▶ [Your instructions]
Copy the listing from its first line through the line containing "ya dan men-share", substituting "ongkos" for "biaya" and keeping everything else unchanged.

▶ [Supplied records]

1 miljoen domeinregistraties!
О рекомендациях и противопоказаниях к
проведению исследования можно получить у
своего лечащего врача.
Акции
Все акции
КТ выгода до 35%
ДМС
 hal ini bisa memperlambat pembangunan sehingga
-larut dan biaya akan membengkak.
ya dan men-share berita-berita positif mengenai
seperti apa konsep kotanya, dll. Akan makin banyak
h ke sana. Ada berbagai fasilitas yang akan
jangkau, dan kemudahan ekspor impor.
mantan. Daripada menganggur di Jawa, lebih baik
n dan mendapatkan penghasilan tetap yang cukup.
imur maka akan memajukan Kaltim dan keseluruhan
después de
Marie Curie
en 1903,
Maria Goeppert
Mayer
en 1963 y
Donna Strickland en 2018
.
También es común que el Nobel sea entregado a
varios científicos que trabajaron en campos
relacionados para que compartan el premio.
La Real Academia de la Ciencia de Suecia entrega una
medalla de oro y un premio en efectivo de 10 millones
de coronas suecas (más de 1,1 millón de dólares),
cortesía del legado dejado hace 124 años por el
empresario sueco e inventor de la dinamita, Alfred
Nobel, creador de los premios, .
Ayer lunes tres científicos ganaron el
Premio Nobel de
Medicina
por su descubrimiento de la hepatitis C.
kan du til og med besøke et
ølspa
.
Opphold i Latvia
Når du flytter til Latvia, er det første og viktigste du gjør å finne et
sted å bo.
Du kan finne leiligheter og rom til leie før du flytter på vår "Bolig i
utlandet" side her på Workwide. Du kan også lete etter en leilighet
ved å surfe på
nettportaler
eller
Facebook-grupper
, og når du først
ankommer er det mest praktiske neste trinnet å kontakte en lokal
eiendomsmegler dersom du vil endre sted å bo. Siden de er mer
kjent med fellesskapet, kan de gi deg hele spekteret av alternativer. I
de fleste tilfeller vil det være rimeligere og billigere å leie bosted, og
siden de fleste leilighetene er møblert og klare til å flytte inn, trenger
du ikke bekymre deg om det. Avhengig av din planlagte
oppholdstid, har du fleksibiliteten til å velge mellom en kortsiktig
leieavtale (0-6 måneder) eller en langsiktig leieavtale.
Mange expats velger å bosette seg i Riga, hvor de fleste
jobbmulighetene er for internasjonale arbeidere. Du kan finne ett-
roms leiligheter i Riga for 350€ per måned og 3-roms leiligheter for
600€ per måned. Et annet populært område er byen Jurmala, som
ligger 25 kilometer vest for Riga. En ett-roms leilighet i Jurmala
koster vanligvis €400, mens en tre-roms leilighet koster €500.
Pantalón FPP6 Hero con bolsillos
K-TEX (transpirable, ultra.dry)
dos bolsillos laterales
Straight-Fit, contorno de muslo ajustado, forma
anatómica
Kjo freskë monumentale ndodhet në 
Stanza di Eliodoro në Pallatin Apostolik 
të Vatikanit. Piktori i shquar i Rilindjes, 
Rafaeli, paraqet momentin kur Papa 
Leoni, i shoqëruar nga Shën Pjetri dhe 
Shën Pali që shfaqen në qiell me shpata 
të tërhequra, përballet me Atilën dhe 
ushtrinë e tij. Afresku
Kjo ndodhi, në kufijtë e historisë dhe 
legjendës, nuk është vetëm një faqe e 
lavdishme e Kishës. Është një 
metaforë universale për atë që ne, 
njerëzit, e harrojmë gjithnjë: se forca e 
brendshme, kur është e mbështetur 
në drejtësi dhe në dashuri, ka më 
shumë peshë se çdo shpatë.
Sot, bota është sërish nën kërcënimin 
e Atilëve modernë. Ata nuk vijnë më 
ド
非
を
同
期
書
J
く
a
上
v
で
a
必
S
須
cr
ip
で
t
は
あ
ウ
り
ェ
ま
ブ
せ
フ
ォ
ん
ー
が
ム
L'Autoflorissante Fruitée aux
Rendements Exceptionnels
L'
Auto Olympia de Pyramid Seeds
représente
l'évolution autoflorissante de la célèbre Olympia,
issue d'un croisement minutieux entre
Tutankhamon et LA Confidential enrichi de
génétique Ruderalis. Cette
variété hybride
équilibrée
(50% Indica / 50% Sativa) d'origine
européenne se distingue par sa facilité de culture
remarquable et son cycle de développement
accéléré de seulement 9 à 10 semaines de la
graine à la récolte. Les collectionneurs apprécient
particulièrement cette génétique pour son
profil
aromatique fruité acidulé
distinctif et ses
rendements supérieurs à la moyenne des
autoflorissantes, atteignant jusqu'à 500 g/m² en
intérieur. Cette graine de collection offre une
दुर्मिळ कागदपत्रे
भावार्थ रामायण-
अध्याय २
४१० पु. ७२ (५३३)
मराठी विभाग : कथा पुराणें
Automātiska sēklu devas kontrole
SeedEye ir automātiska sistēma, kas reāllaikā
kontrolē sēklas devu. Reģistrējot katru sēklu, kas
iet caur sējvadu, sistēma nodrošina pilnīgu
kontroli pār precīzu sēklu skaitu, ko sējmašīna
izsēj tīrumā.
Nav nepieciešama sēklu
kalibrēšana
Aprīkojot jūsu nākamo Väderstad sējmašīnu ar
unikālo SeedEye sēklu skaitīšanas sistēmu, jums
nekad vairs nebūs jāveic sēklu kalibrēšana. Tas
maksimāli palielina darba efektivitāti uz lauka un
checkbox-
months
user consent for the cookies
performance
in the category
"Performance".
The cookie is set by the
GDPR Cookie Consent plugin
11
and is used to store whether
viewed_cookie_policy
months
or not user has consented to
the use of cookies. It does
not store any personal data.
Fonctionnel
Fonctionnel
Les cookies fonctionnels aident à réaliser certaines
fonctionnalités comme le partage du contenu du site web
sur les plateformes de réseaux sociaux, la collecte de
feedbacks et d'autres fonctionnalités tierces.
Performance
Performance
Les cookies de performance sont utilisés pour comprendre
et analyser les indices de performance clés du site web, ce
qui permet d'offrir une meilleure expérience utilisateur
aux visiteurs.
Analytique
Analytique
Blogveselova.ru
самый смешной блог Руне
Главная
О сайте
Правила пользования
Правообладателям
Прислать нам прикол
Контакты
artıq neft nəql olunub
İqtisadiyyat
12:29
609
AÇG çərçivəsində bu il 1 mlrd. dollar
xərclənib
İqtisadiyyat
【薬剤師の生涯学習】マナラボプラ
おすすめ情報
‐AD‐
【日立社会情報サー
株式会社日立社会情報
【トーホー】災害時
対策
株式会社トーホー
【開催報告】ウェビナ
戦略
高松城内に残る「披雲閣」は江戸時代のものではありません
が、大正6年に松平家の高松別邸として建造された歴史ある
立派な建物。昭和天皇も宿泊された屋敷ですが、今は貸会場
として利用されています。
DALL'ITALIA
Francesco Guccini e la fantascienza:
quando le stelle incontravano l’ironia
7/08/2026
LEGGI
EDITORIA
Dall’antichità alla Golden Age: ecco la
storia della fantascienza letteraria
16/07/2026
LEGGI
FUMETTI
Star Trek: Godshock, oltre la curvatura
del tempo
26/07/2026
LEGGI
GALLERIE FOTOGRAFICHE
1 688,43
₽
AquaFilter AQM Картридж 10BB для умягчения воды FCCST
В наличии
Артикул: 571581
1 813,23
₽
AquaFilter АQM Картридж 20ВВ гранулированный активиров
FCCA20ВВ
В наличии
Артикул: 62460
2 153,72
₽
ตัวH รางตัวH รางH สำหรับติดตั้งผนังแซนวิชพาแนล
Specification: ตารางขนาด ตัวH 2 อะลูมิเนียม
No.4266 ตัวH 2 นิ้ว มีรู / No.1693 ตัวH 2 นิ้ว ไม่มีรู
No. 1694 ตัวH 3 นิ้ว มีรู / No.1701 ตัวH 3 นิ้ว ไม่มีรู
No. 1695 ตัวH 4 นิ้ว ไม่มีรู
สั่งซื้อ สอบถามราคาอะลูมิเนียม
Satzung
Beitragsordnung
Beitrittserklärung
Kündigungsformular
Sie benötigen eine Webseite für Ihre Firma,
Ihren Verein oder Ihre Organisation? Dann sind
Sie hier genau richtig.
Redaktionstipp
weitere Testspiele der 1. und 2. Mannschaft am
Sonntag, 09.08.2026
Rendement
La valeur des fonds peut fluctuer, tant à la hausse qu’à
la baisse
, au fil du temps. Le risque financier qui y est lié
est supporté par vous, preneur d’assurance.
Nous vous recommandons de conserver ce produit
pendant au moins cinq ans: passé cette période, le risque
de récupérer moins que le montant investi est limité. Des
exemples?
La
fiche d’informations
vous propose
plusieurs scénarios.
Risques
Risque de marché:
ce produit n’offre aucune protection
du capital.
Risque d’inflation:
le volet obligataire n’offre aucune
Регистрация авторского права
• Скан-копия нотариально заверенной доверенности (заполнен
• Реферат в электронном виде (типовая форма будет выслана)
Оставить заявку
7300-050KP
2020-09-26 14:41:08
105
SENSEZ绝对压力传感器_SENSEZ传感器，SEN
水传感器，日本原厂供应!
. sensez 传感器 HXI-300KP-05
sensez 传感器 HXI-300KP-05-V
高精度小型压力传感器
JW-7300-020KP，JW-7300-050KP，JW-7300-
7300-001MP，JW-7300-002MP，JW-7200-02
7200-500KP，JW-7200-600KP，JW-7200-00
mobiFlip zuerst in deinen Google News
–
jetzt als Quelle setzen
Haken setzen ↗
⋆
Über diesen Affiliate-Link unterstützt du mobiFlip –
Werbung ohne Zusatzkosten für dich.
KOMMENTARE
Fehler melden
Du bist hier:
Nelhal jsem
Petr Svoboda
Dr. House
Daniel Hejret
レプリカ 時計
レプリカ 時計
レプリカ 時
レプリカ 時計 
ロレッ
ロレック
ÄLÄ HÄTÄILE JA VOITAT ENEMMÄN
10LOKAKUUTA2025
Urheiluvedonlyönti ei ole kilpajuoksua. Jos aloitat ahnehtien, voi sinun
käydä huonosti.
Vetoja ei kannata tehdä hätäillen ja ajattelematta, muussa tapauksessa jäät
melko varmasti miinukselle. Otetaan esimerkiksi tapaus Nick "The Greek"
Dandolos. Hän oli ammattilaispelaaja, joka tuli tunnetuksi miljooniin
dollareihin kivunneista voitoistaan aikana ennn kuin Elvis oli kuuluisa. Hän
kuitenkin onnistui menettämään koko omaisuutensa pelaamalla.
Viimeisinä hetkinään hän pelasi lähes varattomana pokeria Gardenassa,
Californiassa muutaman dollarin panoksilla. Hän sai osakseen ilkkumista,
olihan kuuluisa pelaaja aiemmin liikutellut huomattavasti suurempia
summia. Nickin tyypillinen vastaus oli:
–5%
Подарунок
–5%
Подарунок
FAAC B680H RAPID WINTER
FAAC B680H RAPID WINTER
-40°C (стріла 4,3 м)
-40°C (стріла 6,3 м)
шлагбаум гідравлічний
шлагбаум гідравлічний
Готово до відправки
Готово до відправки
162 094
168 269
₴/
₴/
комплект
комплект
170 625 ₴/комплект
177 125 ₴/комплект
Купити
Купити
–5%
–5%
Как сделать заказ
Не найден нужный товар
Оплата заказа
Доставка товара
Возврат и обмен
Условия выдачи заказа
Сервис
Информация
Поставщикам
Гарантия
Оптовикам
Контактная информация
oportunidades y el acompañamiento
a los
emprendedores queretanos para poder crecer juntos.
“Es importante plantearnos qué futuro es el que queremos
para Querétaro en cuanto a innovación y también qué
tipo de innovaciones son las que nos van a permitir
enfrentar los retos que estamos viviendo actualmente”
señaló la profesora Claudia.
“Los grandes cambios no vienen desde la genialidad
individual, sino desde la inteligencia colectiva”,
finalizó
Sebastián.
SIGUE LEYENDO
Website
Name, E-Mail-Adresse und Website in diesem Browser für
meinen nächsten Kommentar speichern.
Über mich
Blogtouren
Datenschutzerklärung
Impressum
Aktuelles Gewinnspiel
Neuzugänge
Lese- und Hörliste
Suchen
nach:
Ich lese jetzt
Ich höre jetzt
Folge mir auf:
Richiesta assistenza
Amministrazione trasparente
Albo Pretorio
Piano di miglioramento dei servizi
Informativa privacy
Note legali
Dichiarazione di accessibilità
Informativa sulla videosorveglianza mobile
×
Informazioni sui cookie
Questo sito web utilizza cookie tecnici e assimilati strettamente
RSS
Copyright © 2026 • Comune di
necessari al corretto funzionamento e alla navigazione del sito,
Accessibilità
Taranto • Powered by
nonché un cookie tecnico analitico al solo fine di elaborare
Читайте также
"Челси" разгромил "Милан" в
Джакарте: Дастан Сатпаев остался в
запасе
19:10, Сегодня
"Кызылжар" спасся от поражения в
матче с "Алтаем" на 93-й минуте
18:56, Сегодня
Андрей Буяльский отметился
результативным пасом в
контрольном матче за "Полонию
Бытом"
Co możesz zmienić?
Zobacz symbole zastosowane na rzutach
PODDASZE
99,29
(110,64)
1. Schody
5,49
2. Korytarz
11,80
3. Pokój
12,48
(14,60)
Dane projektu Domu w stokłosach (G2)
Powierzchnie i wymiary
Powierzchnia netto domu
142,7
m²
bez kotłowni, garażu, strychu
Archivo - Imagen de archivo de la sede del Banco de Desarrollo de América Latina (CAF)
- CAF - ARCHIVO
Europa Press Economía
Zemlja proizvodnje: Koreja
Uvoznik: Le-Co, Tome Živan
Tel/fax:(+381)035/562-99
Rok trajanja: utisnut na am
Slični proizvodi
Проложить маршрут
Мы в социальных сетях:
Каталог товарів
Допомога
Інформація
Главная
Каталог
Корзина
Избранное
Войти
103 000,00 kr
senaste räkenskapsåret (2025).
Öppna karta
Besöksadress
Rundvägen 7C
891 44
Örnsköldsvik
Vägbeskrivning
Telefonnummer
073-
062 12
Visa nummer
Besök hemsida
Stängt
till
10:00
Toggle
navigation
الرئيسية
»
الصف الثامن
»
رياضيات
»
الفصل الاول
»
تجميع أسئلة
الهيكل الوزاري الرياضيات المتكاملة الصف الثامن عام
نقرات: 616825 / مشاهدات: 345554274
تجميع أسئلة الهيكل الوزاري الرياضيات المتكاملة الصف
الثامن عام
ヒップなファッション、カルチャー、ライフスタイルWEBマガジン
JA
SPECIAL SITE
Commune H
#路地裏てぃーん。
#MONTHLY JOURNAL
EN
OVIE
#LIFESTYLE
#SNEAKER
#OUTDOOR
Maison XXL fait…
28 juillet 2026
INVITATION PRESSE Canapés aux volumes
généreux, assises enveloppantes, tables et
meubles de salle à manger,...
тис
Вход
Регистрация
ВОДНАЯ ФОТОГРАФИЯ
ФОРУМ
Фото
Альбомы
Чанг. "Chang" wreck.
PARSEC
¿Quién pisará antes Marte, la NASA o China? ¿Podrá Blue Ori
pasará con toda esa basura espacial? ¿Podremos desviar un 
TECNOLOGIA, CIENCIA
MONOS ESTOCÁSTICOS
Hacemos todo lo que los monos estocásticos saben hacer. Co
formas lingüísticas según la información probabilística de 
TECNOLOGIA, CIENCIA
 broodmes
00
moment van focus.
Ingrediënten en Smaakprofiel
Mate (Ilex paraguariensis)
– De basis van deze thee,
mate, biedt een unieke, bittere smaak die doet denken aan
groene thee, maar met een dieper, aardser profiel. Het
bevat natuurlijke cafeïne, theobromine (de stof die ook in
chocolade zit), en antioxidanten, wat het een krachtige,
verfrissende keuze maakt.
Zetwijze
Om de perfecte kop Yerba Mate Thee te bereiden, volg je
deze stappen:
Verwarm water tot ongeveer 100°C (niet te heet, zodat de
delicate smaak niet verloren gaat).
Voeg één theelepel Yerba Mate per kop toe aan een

▶ [Response area]
1 miljoen domeinregistraties!
О рекомендациях и противопоказаниях к
проведению исследования можно получить у
своего лечащего врача.
Акции
Все акции
КТ выгода до 35%
ДМС
 hal ini bisa memperlambat pembangunan sehingga
-larut dan ongkos akan membengkak.
ya dan men-share berita-berita positif mengenai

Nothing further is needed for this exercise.